-- START OF Text shown --

All Things Work for Good, Even Detours

Detour

This post is part of the General Conference Odyssey.

There were some very good talks during the Saturday afternoon session of the October 1972 General Conference. Elder Boyd K. Packer had a lot of important things to say about sticking to the basic (in general) and home teaching (in particular) in The Saints Securely Dwell. He taught, for example, that sometimes the most important things are also the easiest to overlook. “No one pays much thought to the beating of the heart,” he said, “until there is the threat that it may be interrupted or stopped.” He also hit on another theme that is starting to quietly emerge across the many talks that I’ve read thus far: the Church serves the family. In this case, “the object of priesthood home teaching is to strengthen the home.”

Another great talk was Elder Loren C. Dunn’s How to Gain a Testimony. It was notable to me for combining the statement “there is one thing to which he is entitled, and that is a testimony of its truthfulness” with the observation that “is no sin to admit to yourself that you do not know if, in fact, you don’t know.” There has been—and continues to be—an awful lot of talk about faith crises. I guess I like the idea of faith construction that Elder Dunn’s talk suggests to me instead. We are not all where we need to be. But there is a way to get there. That is true of so many things in general, and not just of testimonies.

But there is one story—and one paragraph within that story—that sticks out to me from all the several talks we read for this session, and it comes from Paul H. Dunn’s talk “Strengthen thy Brethren.” He writes about dropping off his little girl at a new school when she was afraid to go. She cried and clung to his leg and said “Dad, if you really love me—if you really love me—don’t send me in there.” He replied that “it’s because I do love you that I am taking you in there.”

But then a friend, his daughter’s age, came and cheerfully helped her get over her fears. Here is how he described it:

And before Kellie knew it, she had let go of my leg and got about ten paces away, then realized what she had done. I will never forget her expression and the sermon she taught as she looked back. “Oh,” she said, “Dad, you can go now; I don’t need you anymore.”

It’s an achingly poignant thing for a child to say. As parents, we strive to prepare our children to say it, but we can’t deny that pain that comes when—in one small matter after another—they are really able to say it.

There’s another layer to this talk, however. As I wrote about before, Elder Paul H. Dunn was consumed with scandal in the 1980s (about 10 years after this talk was given) for falsifying many of the stories that he told. Eventually, in 1991, he published an open letter in the Deseret News confessing to fabrications in his stories and to having “indulged in other activities inconsistent with the high and sacred office which I have held.” He also stated that the General Authorities had “censured me and placed a heavy penalty upon me.”

-- END OF Text shown --

> _Requirements_:
1/ In the post about the October 1972 General Conference, write out the passage that begins with "And before Kellie" and ends after "able to say it.", putting "touching" in place of "poignant".
2/ Could you reproduce the listing word for word, starting at its first line and stopping after the line that contains "[v(0, 180.16) *"?

-- START OF Dataset --

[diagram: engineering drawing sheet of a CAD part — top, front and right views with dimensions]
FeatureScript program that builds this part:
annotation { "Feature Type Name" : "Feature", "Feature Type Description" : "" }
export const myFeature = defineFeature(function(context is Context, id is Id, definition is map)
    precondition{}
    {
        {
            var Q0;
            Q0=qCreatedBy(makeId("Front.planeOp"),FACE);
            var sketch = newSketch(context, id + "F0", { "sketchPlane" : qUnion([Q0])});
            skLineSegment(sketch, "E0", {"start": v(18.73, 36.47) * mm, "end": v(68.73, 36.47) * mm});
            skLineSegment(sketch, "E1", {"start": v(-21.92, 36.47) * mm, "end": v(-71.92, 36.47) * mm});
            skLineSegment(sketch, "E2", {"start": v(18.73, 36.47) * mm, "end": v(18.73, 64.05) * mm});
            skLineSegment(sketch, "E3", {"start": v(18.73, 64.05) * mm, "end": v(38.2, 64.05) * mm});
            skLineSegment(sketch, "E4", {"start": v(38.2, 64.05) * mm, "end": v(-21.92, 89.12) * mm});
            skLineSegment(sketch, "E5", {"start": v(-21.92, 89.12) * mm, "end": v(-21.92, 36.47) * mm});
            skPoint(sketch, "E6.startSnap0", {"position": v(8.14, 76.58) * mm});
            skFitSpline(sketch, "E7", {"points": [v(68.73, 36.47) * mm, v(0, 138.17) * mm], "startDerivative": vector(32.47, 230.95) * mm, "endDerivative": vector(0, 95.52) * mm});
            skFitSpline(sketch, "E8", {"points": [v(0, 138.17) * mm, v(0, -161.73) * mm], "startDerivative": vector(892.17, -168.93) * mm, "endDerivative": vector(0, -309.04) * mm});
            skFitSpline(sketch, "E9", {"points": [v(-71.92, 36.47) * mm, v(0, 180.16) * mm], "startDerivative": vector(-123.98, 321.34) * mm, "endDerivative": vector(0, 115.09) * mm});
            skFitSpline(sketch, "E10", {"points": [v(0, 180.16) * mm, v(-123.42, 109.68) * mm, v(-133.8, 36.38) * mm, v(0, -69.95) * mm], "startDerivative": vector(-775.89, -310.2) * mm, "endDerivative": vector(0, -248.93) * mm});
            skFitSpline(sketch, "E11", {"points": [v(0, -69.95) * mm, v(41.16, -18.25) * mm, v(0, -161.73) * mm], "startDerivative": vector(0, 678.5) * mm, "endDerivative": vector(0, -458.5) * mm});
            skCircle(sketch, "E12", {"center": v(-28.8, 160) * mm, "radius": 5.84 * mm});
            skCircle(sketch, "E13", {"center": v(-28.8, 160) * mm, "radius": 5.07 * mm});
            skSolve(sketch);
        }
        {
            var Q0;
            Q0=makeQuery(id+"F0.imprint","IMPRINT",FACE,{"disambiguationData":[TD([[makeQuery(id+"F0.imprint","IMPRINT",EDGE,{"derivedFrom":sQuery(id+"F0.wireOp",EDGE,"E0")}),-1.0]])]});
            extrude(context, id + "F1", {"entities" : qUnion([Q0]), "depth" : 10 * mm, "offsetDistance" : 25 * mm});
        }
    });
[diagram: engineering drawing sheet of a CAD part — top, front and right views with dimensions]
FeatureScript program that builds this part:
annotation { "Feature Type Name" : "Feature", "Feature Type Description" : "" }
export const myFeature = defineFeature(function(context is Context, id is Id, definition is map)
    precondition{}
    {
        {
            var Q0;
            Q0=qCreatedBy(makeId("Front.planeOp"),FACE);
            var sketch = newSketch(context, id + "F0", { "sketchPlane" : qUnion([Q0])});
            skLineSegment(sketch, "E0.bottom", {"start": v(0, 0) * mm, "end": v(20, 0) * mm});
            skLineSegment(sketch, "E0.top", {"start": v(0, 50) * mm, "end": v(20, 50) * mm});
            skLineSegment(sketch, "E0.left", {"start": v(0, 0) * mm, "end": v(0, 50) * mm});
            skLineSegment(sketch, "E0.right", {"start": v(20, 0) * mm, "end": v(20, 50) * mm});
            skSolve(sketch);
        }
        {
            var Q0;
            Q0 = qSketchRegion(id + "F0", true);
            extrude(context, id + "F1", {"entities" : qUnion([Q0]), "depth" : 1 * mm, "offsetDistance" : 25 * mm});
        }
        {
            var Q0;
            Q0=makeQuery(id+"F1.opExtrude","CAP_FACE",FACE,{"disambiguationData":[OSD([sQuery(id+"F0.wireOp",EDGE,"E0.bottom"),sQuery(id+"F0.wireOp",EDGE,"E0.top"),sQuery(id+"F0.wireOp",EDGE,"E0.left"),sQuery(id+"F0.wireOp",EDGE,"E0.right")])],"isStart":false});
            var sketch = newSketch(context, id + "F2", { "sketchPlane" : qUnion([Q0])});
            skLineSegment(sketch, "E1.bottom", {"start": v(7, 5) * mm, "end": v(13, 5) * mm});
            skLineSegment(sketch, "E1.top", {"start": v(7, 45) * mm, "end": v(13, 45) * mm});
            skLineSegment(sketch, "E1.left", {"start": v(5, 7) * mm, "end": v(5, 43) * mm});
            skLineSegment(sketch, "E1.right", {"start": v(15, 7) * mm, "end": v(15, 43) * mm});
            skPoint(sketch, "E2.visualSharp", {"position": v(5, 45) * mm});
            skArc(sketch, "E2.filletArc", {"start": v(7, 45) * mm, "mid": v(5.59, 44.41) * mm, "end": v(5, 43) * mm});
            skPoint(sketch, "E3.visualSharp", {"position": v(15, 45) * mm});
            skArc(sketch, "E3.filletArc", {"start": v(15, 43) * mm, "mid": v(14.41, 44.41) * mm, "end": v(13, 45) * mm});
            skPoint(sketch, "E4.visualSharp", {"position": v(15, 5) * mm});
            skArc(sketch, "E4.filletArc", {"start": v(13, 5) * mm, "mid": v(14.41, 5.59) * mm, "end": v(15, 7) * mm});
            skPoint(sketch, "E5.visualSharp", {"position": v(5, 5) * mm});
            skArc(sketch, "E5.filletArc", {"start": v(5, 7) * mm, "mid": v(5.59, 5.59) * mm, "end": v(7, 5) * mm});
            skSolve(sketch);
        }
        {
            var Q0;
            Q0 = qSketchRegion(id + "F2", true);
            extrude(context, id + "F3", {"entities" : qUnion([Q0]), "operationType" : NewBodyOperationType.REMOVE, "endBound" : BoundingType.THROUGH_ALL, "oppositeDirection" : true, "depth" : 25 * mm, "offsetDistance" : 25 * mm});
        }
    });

-- END OF Dataset --

> _Solution set_:
1/
And before Kellie knew it, she had let go of my leg and got about ten paces away, then realized what she had done. I will never forget her expression and the sermon she taught as she looked back. “Oh,” she said, “Dad, you can go now; I don’t need you anymore.”

It’s an achingly touching thing for a child to say. As parents, we strive to prepare our children to say it, but we can’t deny that pain that comes when—in one small matter after another—they are really able to say it.

2/
[diagram: engineering drawing sheet of a CAD part — top, front and right views with dimensions]
FeatureScript program that builds this part:
annotation { "Feature Type Name" : "Feature", "Feature Type Description" : "" }
export const myFeature = defineFeature(function(context is Context, id is Id, definition is map)
    precondition{}
    {
        {
            var Q0;
            Q0=qCreatedBy(makeId("Front.planeOp"),FACE);
            var sketch = newSketch(context, id + "F0", { "sketchPlane" : qUnion([Q0])});
            skLineSegment(sketch, "E0", {"start": v(18.73, 36.47) * mm, "end": v(68.73, 36.47) * mm});
            skLineSegment(sketch, "E1", {"start": v(-21.92, 36.47) * mm, "end": v(-71.92, 36.47) * mm});
            skLineSegment(sketch, "E2", {"start": v(18.73, 36.47) * mm, "end": v(18.73, 64.05) * mm});
            skLineSegment(sketch, "E3", {"start": v(18.73, 64.05) * mm, "end": v(38.2, 64.05) * mm});
            skLineSegment(sketch, "E4", {"start": v(38.2, 64.05) * mm, "end": v(-21.92, 89.12) * mm});
            skLineSegment(sketch, "E5", {"start": v(-21.92, 89.12) * mm, "end": v(-21.92, 36.47) * mm});
            skPoint(sketch, "E6.startSnap0", {"position": v(8.14, 76.58) * mm});
            skFitSpline(sketch, "E7", {"points": [v(68.73, 36.47) * mm, v(0, 138.17) * mm], "startDerivative": vector(32.47, 230.95) * mm, "endDerivative": vector(0, 95.52) * mm});
            skFitSpline(sketch, "E8", {"points": [v(0, 138.17) * mm, v(0, -161.73) * mm], "startDerivative": vector(892.17, -168.93) * mm, "endDerivative": vector(0, -309.04) * mm});
            skFitSpline(sketch, "E9", {"points": [v(-71.92, 36.47) * mm, v(0, 180.16) * mm], "startDerivative": vector(-123.98, 321.34) * mm, "endDerivative": vector(0, 115.09) * mm});
            skFitSpline(sketch, "E10", {"points": [v(0, 180.16) * mm, v(-123.42, 109.68) * mm, v(-133.8, 36.38) * mm, v(0, -69.95) * mm], "startDerivative": vector(-775.89, -310.2) * mm, "endDerivative": vector(0, -248.93) * mm});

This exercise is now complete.